Carr’s work is best understood as an allegory to illuminate present dilemmas about migration and integration. In that sense, Carr navigates issues of assimilation and integration rather elegantly, and arrives at carefully considered conclusions with his deft analysis of the events that led to the expulsion and its aftermath. Indeed, Carr has written a valuable cautionary tale for the public on the pathways that crystallise imaginary evils. And it is only in the book’s epilogue that the echoes between past and present can truly be heard, and where Carr carves out the most alarming connections between the seemingly distant practices of late-medieval Spain and today’s world.

Carr shows that the spread of secularism in the twentieth century failed to act as a barrier to ethnic cleansing. Instead, bigotry and hatred have found new forms of legitimation and new outlets for their discourse. Technological changes have equally failed to act as a bulwark. Rather, in many ways, they have amplified these voices. For all of modernity’s progress, the construction of the other appears to be made from the same substance. As Carr suggests, today’s notion of Muslims as the ‘enemy from within’ echoes past formulations of the Morisco as a ‘domestic enemy’.

This febrile antagonism both resembles and encourages a narrative of fear, aided by metaphors of contagion and metastasis that serve primarily to dehumanise migrants. As Carr shows, these narratives would also be applied to Jews of nineteenth-century and early-twentieth-century Europe. Too often this logic has directly informed contemporary policies of assimilation which impose a model of social integration onto an imagined community, rather than negotiating cultural and social differences between host and guest cultures. Carr’s hope is that the book will convey the flawed logic of forced assimilation, a government approach that only spurs distrust and antipathy.

At the time of first writing this review, a van had just ploughed through the busiest pedestrian street in Barcelona, Spain’s second largest city.

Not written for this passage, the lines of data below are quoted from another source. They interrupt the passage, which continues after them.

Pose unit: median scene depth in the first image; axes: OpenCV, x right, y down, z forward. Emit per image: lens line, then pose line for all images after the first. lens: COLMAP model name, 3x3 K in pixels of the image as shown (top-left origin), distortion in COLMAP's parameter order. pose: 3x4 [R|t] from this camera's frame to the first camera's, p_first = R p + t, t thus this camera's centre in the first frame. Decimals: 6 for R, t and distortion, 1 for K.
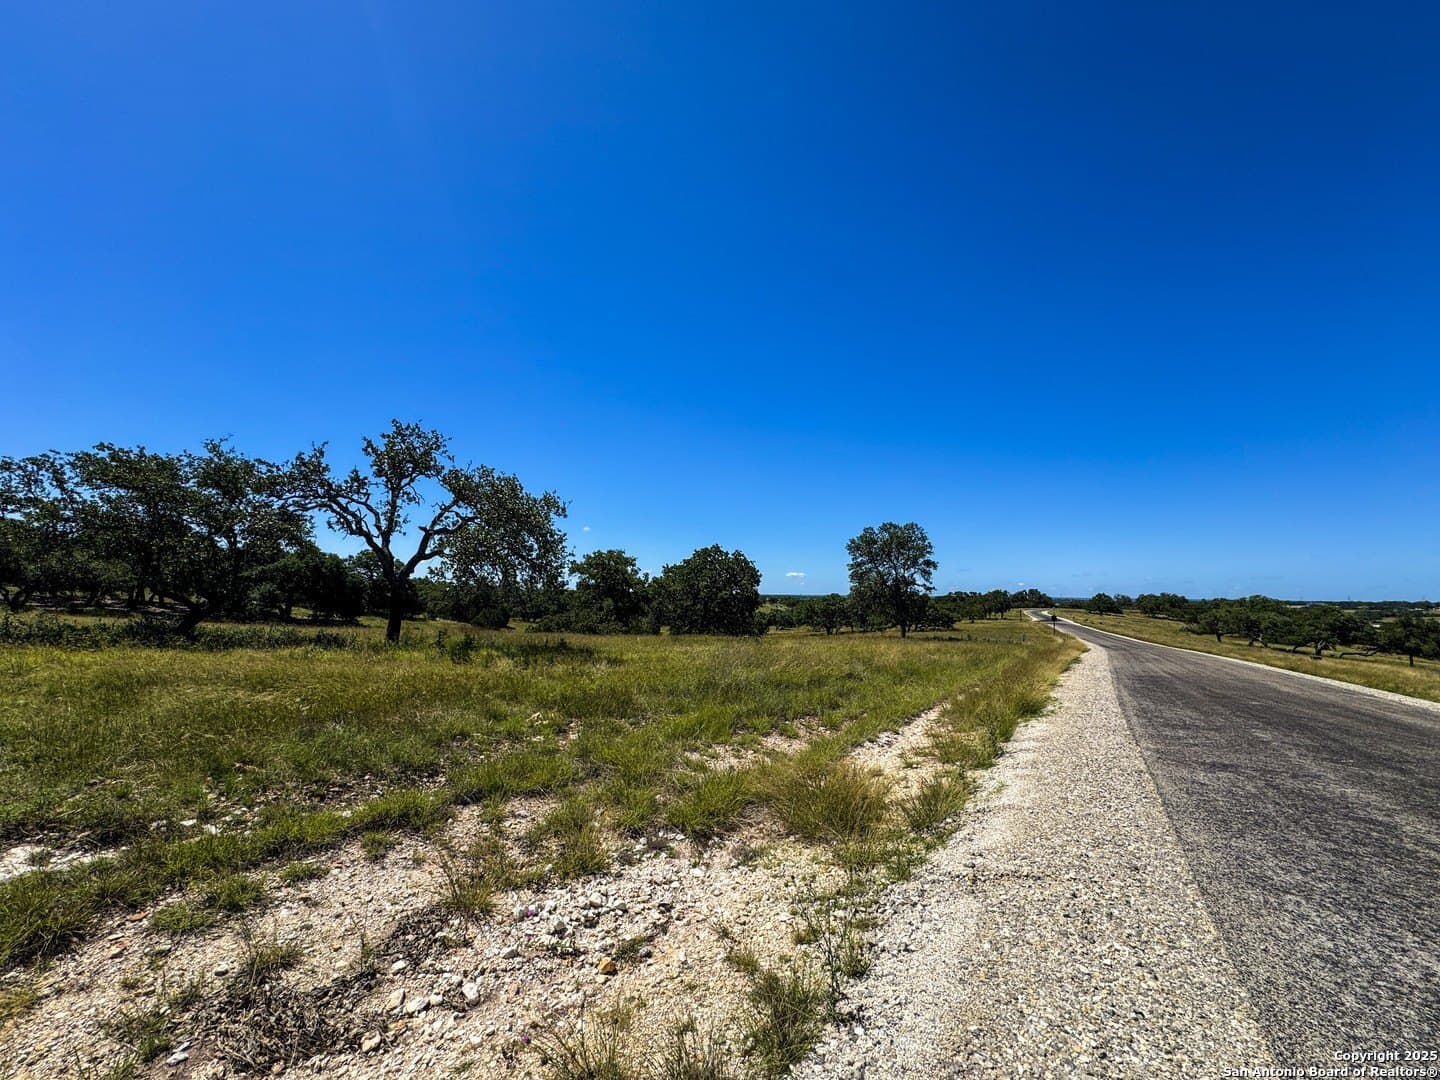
lens RADIAL K [[576.1, 0, 717.7], [0, 576.1, 539.8], [0, 0, 1]] dist [0.000103, -0.000302]
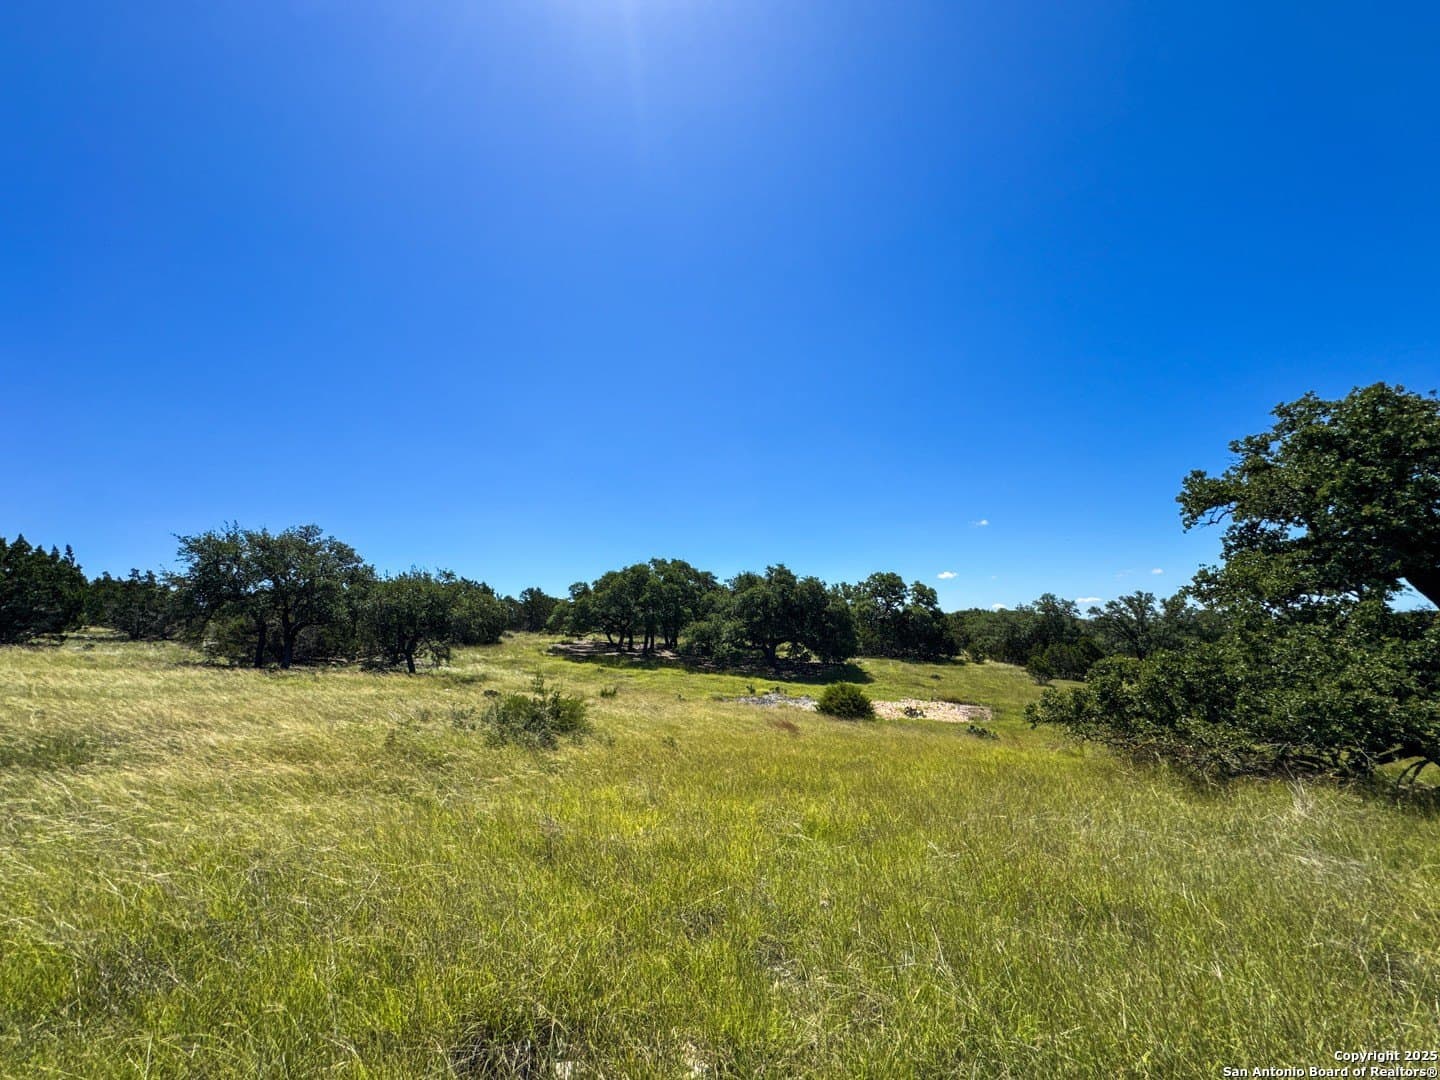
lens RADIAL K [[576.1, 0, 717.7], [0, 576.1, 539.8], [0, 0, 1]] dist [0.000103, -0.000302]
pose [[0.568535, -0.172901, -0.804284, -0.101332], [0.118663, 0.984676, -0.127799, 0.052469], [0.814056, -0.022781, 0.580340, 0.403933]]
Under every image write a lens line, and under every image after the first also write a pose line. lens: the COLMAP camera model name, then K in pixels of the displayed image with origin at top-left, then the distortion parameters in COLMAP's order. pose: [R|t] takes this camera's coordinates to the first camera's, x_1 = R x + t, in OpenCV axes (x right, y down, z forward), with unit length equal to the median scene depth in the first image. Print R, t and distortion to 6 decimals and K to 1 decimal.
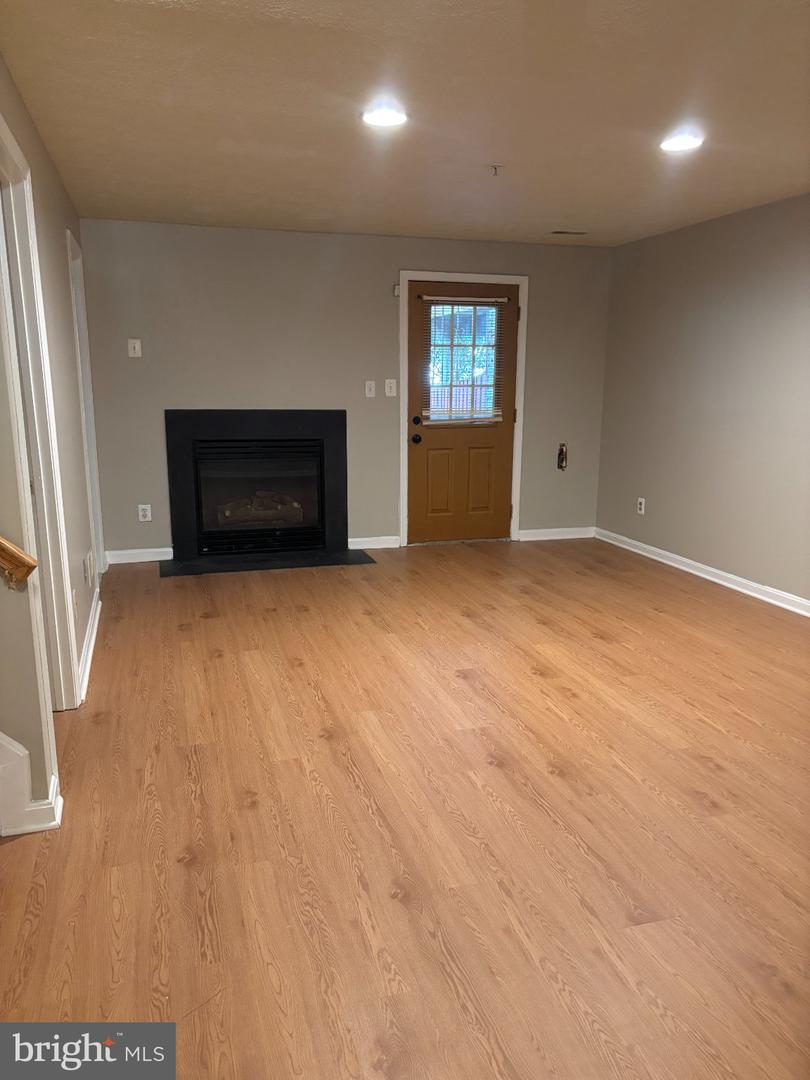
lens RADIAL K [[810.4, 0, 403.9], [0, 810.4, 539.7], [0, 0, 1]] dist [0.029509, -0.014926]
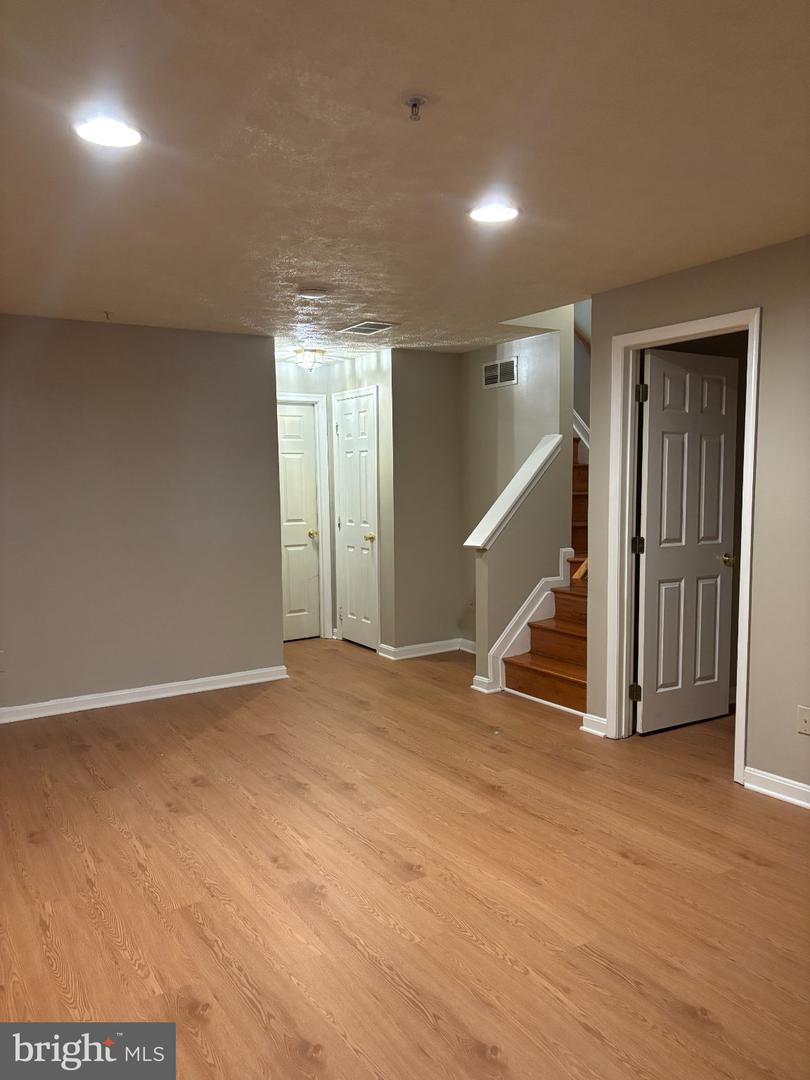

The incident took place on the same day that the frontier between Ceuta and Morocco was reopened, after it was shut for ten days due to several attempts to jump across the frontier. A few hours earlier, the Spanish spokeswoman for the UN’s refugee commission stated Spain lacked ‘the resources and capacity to protect the rising number of refugees and migrants reaching it by sea’. The statement was delivered in response to events earlier in the week, when the Spanish coastguard reported 600 migrants had been rescued from drowning, including a baby.

Making sense of these events and formulating policies to respond to the core problems that perpetuate them is no easy challenge. Blood and Faith makes clear that bigoted, short-sighted, self-seeking grandiose gestures are not the solution. Just a few weeks after the Barcelona attack, Donald Trump announced the end of the Deferred Action for Childhood Arrivals (DACA), which protected close to 800,000 undocumented immigrants, once brought to the US as children, from deportation. The narrative surrounding the decision relied on the dehumanisation of Mexican immigrants, illegal or otherwise, a narrative that may have been familiar to a seventeenth-century Spaniard.

Can books like Carr’s spur the public conversation into a historically-minded approach to the future? It was the Spanish-born philosopher Jorge Santayana who stated the famous dictum about the perils of repeating history, and in doing so, displayed some of the prejudices that still haunt political discourse in our times: ‘progress, far from consisting in change, depends on retentiveness […] and when experience is not retained, as among savages, infancy is perpetual. Those who cannot remember the past are condemned to repeat it.’ We must remember to face our devils, imaginary or otherwise, through the better angels in our nature.